Okay, great! So now we’ve actually
differentiated both parts. We can use the chain rule to put it
together. So we’re gonna get that the
differential of ln four 𝑥 plus five is equal to four, because that was 𝑑𝑢 𝑑𝑥
multiplied by one over 𝑢, which is 𝑑𝑦 𝑑𝑢. So now just substitute in our value
for 𝑢, which gives us four over four 𝑥 plus five.

Okay, great! So now we’ve actually
differentiated our ln four 𝑥 plus five. There’s just one more step to do to
actually find our final 𝑑𝑦 𝑑𝑥. So we’re gonna get 𝑑𝑦 𝑑𝑥 is
equal to seven multiplied by four over four 𝑥 plus five. And that’s, as we said before, was
because we actually differentiated ln four 𝑥 plus five. So therefore we can say that, given
that 𝑦 equals ln four 𝑥 plus five to the power of seven, 𝑑𝑦 𝑑𝑥 is equal to 28
over four 𝑥 plus five.

It’s worth mentioning at this point
that we could’ve actually used the formula to help us differentiate ln four 𝑥 plus
five. And that would have been that if it
was in the form 𝑦 equals ln 𝑓 𝑥, then 𝑑𝑦 𝑑𝑥 is equal to the differential of
𝑓 𝑥 over 𝑓 𝑥. However, I just wanted to
demonstrate how the chain rule is used to actually get to this result. And we can actually double-check it
using this, because if we actually look, our function, so our 𝑓 𝑥, was actually
four 𝑥 plus five.

So, therefore, if we differentiate
this, we just get four.
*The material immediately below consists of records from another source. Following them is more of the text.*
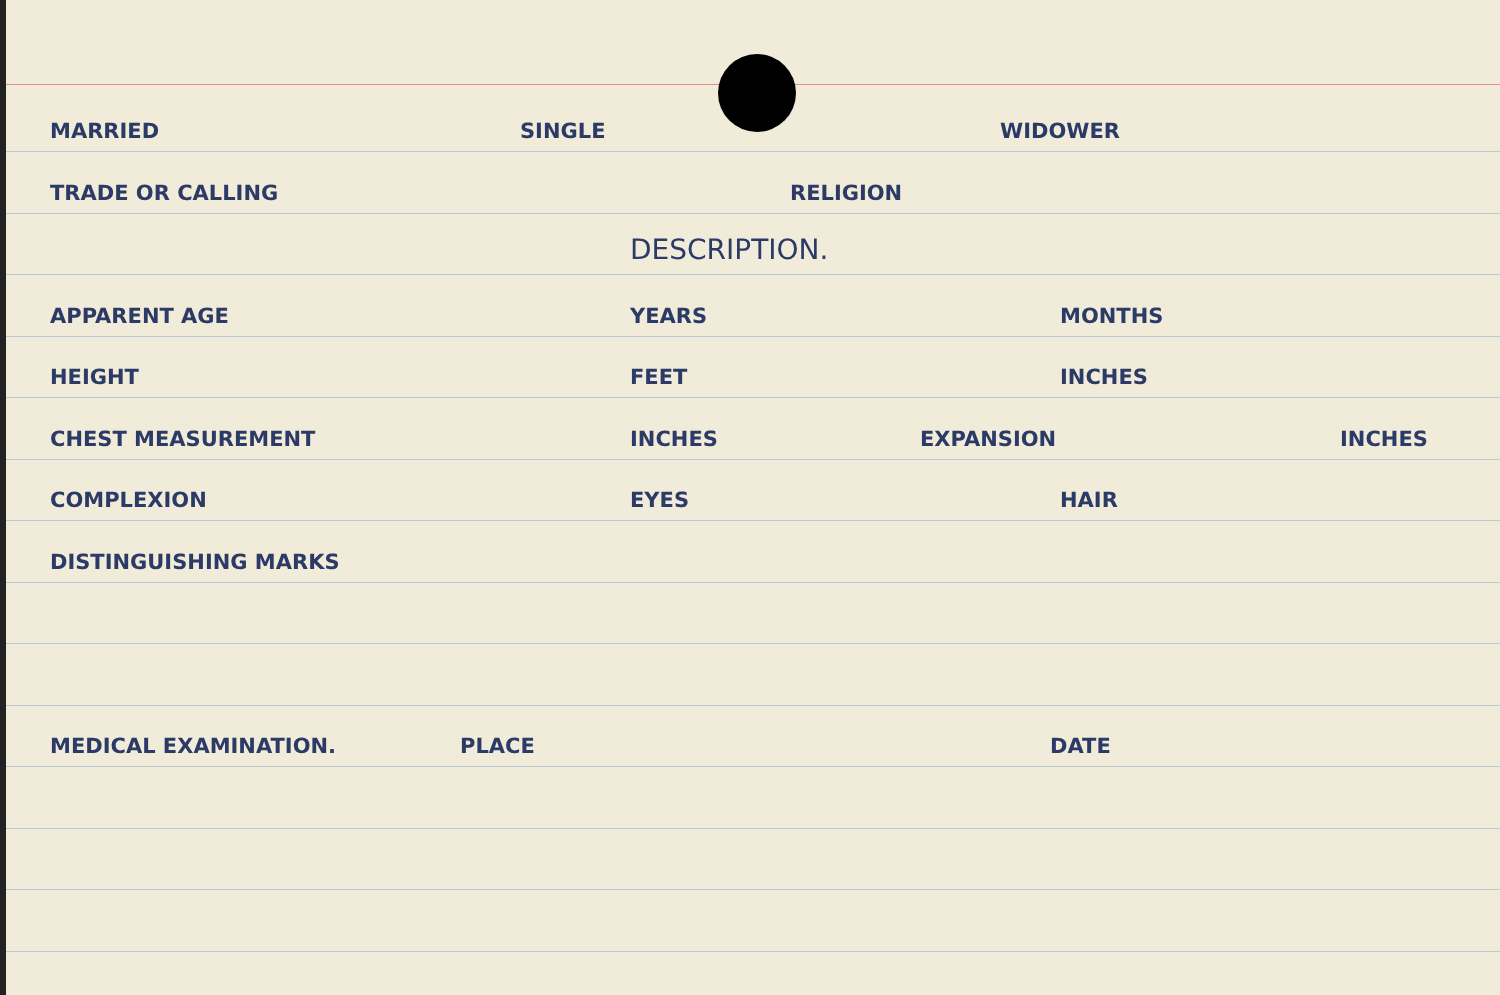MARRIED SINGLE WIDOWER
TRADE OR CALLING RELIGION
DESCRIPTION.
APPARENT AGE YEARS MONTHS
HEIGHT FEET INCHES
CHEST MEASUREMENT INCHES EXPANSION INCHES
COMPLEXION EYES HAIR
DISTINGUISHING MARKS
MEDICAL EXAMINATION. PLACE DATE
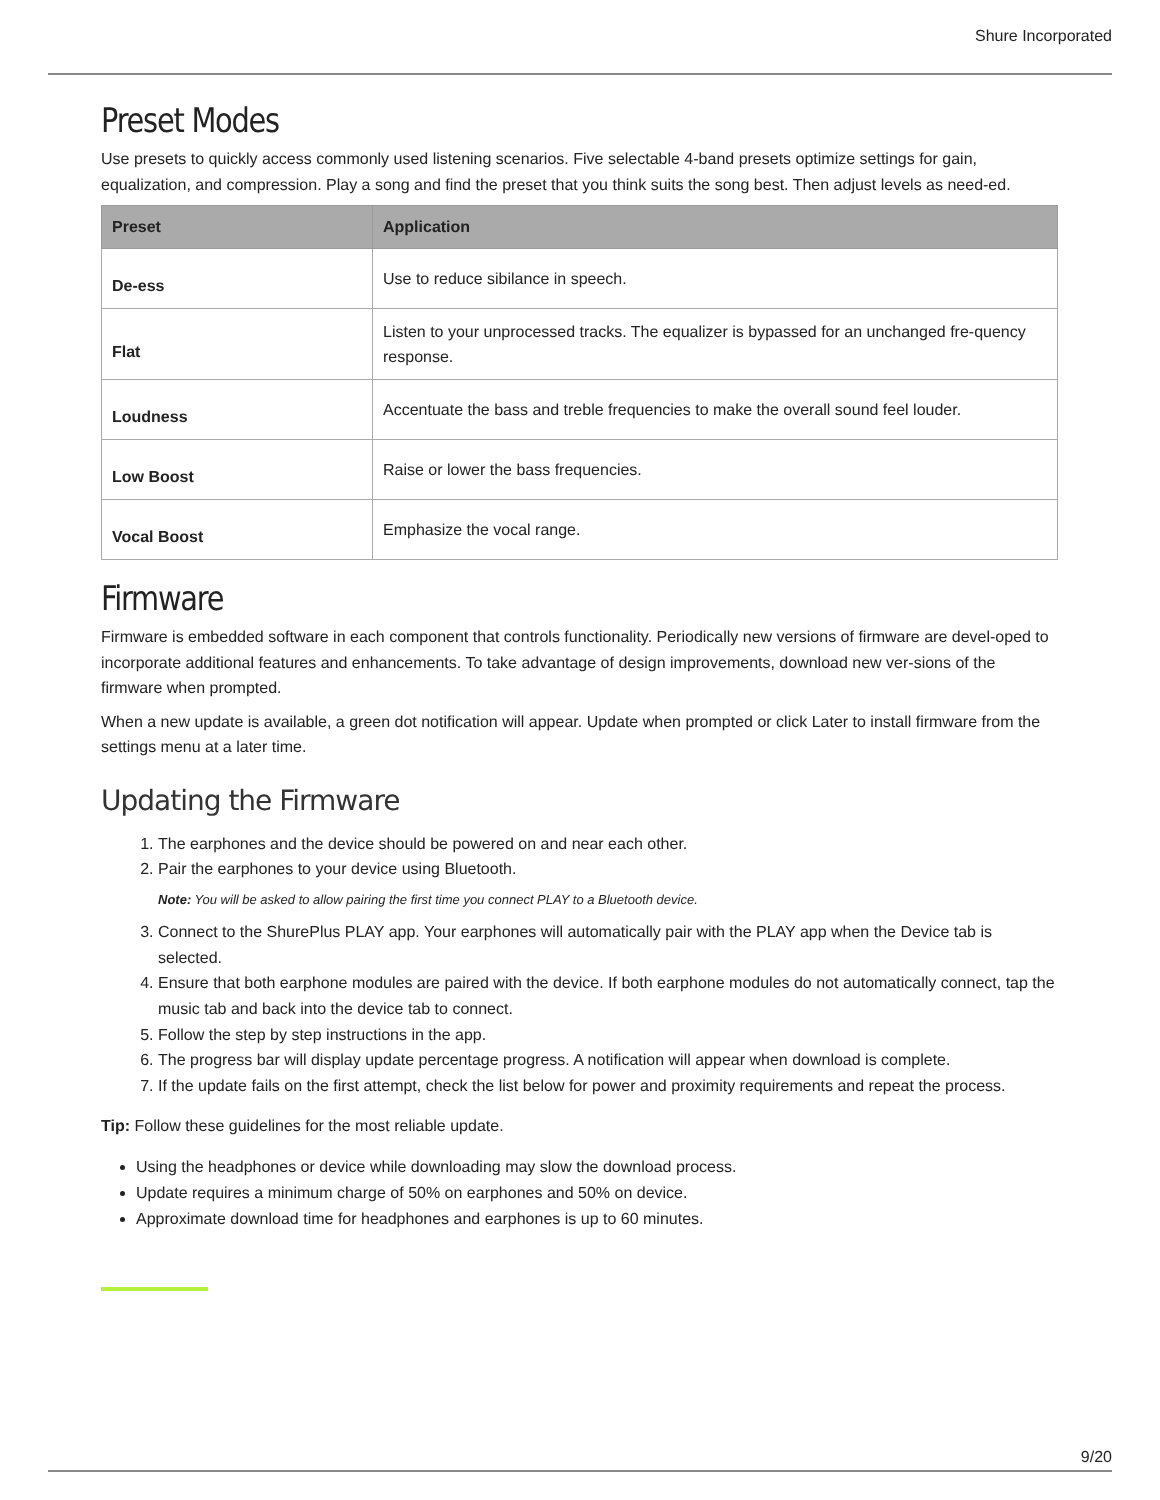Shure Incorporated
Preset Modes
Use presets to quickly access commonly used listening scenarios. Five selectable 4-band presets optimize settings for gain, equalization, and compression. Play a song and find the preset that you think suits the song best. Then adjust levels as need-ed.
| Preset | Application |
| --- | --- |
| De-ess | Use to reduce sibilance in speech. |
| Flat | Listen to your unprocessed tracks. The equalizer is bypassed for an unchanged fre-quency response. |
| Loudness | Accentuate the bass and treble frequencies to make the overall sound feel louder. |
| Low Boost | Raise or lower the bass frequencies. |
| Vocal Boost | Emphasize the vocal range. |
Firmware
Firmware is embedded software in each component that controls functionality. Periodically new versions of firmware are devel-oped to incorporate additional features and enhancements. To take advantage of design improvements, download new ver-sions of the firmware when prompted.
When a new update is available, a green dot notification will appear. Update when prompted or click Later to install firmware from the settings menu at a later time.
Updating the Firmware
1. The earphones and the device should be powered on and near each other.
2. Pair the earphones to your device using Bluetooth.
Note: You will be asked to allow pairing the first time you connect PLAY to a Bluetooth device.
3. Connect to the ShurePlus PLAY app. Your earphones will automatically pair with the PLAY app when the Device tab is selected.
4. Ensure that both earphone modules are paired with the device. If both earphone modules do not automatically connect, tap the music tab and back into the device tab to connect.
5. Follow the step by step instructions in the app.
6. The progress bar will display update percentage progress. A notification will appear when download is complete.
7. If the update fails on the first attempt, check the list below for power and proximity requirements and repeat the process.
Tip: Follow these guidelines for the most reliable update.
Using the headphones or device while downloading may slow the download process.
Update requires a minimum charge of 50% on earphones and 50% on device.
Approximate download time for headphones and earphones is up to 60 minutes.
9/20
So that would have been our
numerator. And then on the denominator, it
just would’ve been the function itself, which was four 𝑥 plus five. And as we can see in the previous
step, just before the final answer, this was in fact the value that we found when we
differentiated ln four 𝑥 plus five using the chain rule.